Well, we puppy proofed the fence for Ralph and it worked, then we got ruby - and the little minx managed to squeeze through the rails.... So we lowered a rail and put an extra one on - and watched as she was a little puzzled trying to squeeze through with no success.
So the next day - she found another way......

Up.....


----------



## Tinman (Apr 23, 2013)

Up............


----------



## Tinman (Apr 23, 2013)

And over!!.......
We'd built ruby a ladder!!
Plan B .... electric fence, barb wire and snipers with search lights!!


----------



## RuthMill (Jun 30, 2012)

This is amazing!!

"Nothing will come between and my horse" said Ruby! "Ted, Ted, where for art thou, Ted?"

Looks like Ralph gave her a hand too!! 

Love this so much!


----------



## Tinman (Apr 23, 2013)

Ha Ralph is so good, if he sees her trying to escape he tells her off, and pulls her back like a big brother - he is actually trying to get her back here - I think he's jealous he can't get out!


----------



## Marzi (Sep 17, 2012)

Where there is a will there is a way.
You'll build Fort Know level walls and she'll tunnel under....


----------



## RuthMill (Jun 30, 2012)

Nina and Lola are like this.. Nina is so nimble. Lola's just not as springy or daring and watches Nina in awe sometimes. However Nina is usually the scolder.. If Lola barks or tries to hump anything, Nina tells her off big time!


----------



## Tinman (Apr 23, 2013)

Nina can't tell big sis off!


----------



## Stela12 (Mar 1, 2012)

Tinman said:


> And over!!.......
> We'd built ruby a ladder!!
> Plan B .... electric fence, barb wire and snipers with search lights!!

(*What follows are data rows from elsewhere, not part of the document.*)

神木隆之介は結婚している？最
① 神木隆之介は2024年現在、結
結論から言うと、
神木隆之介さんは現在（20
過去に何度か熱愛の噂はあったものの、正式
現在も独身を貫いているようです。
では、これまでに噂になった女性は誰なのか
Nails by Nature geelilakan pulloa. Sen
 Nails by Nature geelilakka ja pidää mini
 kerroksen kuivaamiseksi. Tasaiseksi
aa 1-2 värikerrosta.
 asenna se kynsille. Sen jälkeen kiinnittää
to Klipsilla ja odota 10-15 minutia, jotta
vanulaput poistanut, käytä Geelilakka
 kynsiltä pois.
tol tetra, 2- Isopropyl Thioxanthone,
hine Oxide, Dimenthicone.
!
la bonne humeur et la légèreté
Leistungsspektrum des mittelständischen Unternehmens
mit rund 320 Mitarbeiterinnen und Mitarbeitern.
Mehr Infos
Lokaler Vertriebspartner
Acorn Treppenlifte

Hahaha...too funny. It really looks like Ralph is giving her a hand!


----------



## RuthMill (Jun 30, 2012)

Tinman said:


> Nina can't tell big sis off!


She actually does! It's quite interesting to watch. I think Nina is just a warner!


----------



## Tinman (Apr 23, 2013)

Marzi said:


> Where there is a will there is a way.
> You'll build Fort Know level walls and she'll tunnel under....


Well I'm going to have to adapt the fence again!! Thinking of building a top on the fence the comes in, like a ledge.
Before I know it, she'll have clamps on her feet and a rope!! X


----------



## Tinman (Apr 23, 2013)

Stela12 said:


> Hahaha...too funny. It really looks like Ralph is giving her a hand!

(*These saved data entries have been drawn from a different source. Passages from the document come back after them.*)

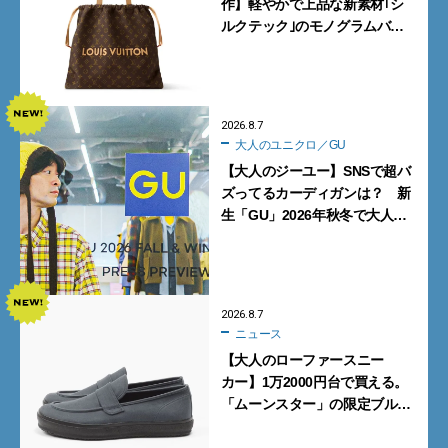
作】軽やかで上品な新素材｢シ
ルクテック｣のモノグラムバッ
グ10型を全部見せ』【週間人気
記事BEST5】
2026.8.7
大人のユニクロ／GU
【大人のジーユー】SNSで超バ
ズってるカーディガンは？ 新
生「GU」2026年秋冬で大人メ
ンズが買うべき12選！【試着ル
ポ前編】
2026.8.7
ニュース
【大人のローファースニー
カー】1万2000円台で買える。
「ムーンスター」の限定ブルー
グレーを見逃すな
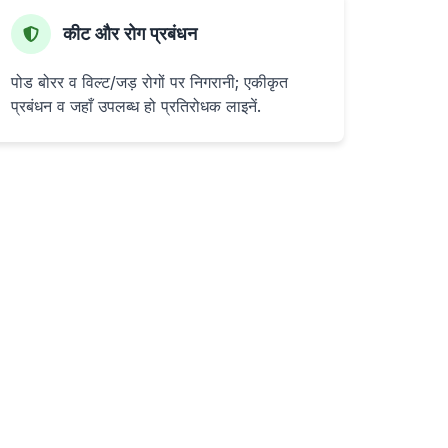
कीट और रोग प्रबंधन
पोड बोरर व विल्ट/जड़ रोगों पर निगरानी; एकीकृत
प्रबंधन व जहाँ उपलब्ध हो प्रतिरोधक लाइनें.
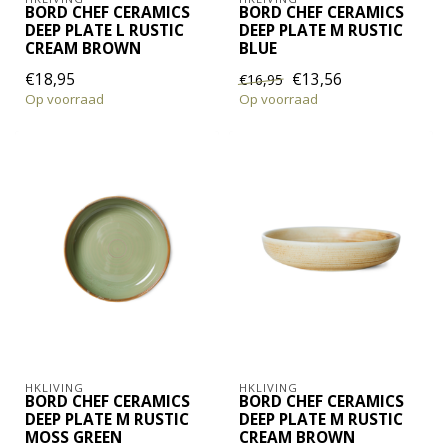
BORD CHEF CERAMICS
BORD CHEF CERAMICS
DEEP PLATE L RUSTIC
DEEP PLATE M RUSTIC
CREAM BROWN
BLUE
€18,95
€13,56
€16,95
Op voorraad
Op voorraad
HKLIVING
HKLIVING
BORD CHEF CERAMICS
BORD CHEF CERAMICS
DEEP PLATE M RUSTIC
DEEP PLATE M RUSTIC
MOSS GREEN
CREAM BROWN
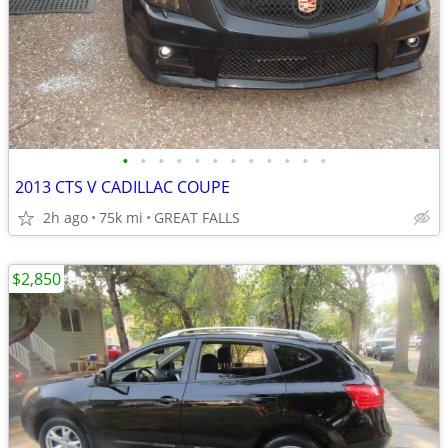
•
•
•
•
•
•
•
•
•
•
•
•
2013 CTS V CADILLAC COUPE
2h ago
75k mi
GREAT FALLS
$2,850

It does in the picture - Ralph does try and drag her back! It's getting more and more frequent - I can't let her out here unsupervised


----------



## dio.ren (Jan 18, 2013)

OMG Tracey this made me laugh so hard. I love when she is dangling in the second pic and then Ralph nudges her over So darn cute! She is such a little spit fire


----------



## Tinman (Apr 23, 2013)

She is trouble renee! But also very funny! - I need to fix that fence and ruby proof it somehow! X


----------



## Lexi&Beemer (May 5, 2013)

That's really impressive. 


Sent from my iPhone using Tapatalk


----------



## Lexi&Beemer (May 5, 2013)

Beemer does the same thing. High pitched bark means Lexi is somewhere she shouldn't be. 


Sent from my iPhone using Tapatalk


----------



## dio.ren (Jan 18, 2013)

Tinman said:


> She is trouble renee! But also very funny! - I need to fix that fence and ruby proof it somehow! X


You might have to build a brick wall


----------



## dmgalley (Aug 19, 2012)

I absolutely love her. My whole family knows R&R. I just shared these pictures. She is awesome. 

Sent from my SGH-T999 using Tapatalk


----------



## dio.ren (Jan 18, 2013)

dmgalley said:


> I absolutely love her. My whole family knows R&R. I just shared these pictures. She is awesome.
> 
> Sent from my SGH-T999 using Tapatalk


When I saw her I knew you would love that


----------